Chris Gayle, who has played for no less than 22 teams in his 20-year career, most of them T20 tournament teams, has made a substantial career outside of the traditional ICC tour calendar. He underlined his commitment to league cricket, and family time, by ending his List A career and pulling out of the West Indies upcoming ODI and T20 series against India. This year alone, he has turned out for at least five different teams in five different T20 leagues, earning tens of thousands of dollars.

Gayle’s late career path may also suggest a change in the way young cricketers approach their careers. It’s possible that the highest paid cricketers will never play test or ODI cricket and head straight into the many T20 leagues across the globe. It’s possible that players are already being bred to play T20 cricket exclusively, negating the need to move up the ranks of provincial and national structures.

The Proteas’ David Miller made his choice known just a few weeks ago when he made himself unavailable for selection for four-day or test cricket.

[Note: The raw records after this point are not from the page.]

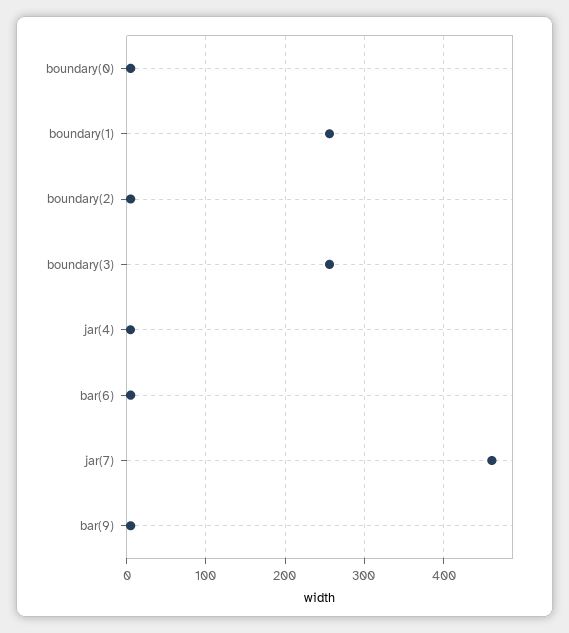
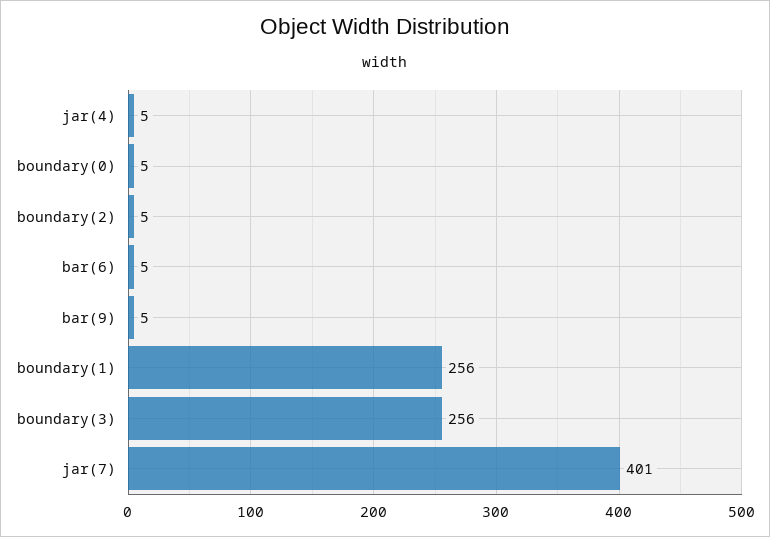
  {
    "boundary(0)": 5,
    "boundary(1)": 256,
    "boundary(2)": 5,
    "boundary(3)": 256,
    "jar(4)": 5,
    "bar(6)": 5,
-   "jar(7)": 460,
+   "jar(7)": 401,
    "bar(9)": 5
  }

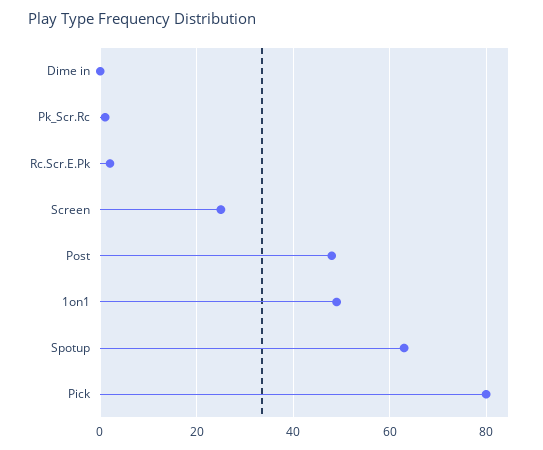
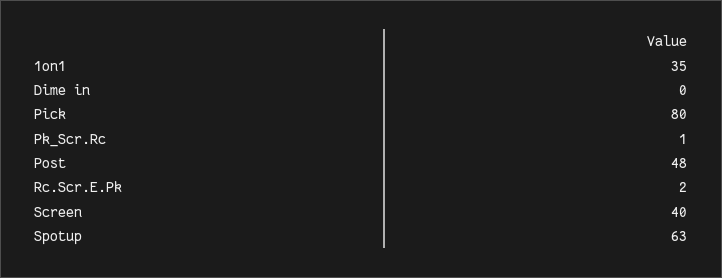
  {
    "Dime in": 0,
    "Pk_Scr.Rc": 1,
    "Rc.Scr.E.Pk": 2,
-   "Screen": 25,
+   "Screen": 40,
    "Post": 48,
-   "1on1": 50,
+   "1on1": 35,
    "Spotup": 63,
    "Pick": 80
  }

Then there’s the money. Eoin Morgan has reportedly accepted a contract of $500 000 (about R7.2 million) for the Emirates tournament and will earn weekly what he would make in two months playing in the Big Bash League.

What kind of money will be on offer in the Mzansi Super League? We don’t know yet.

On the face of it, South African cricket has entered a realm it’s finding complicated to deal with. The foray into fully commercialised fast food cricket has been made with trepidation, and an eerie lack of clarity, not to mention controversy.

But we finally have a tournament to speak of. That cricket in South Africa and CSA need this modern, entertaining brand of cricket is not disputed. The financial and developmental gains can’t be denied, but the keen attention being paid to the MSL by all interested parties stems from CSA’s knack for stepping on its own wicket at times in its zest to make some serious cash.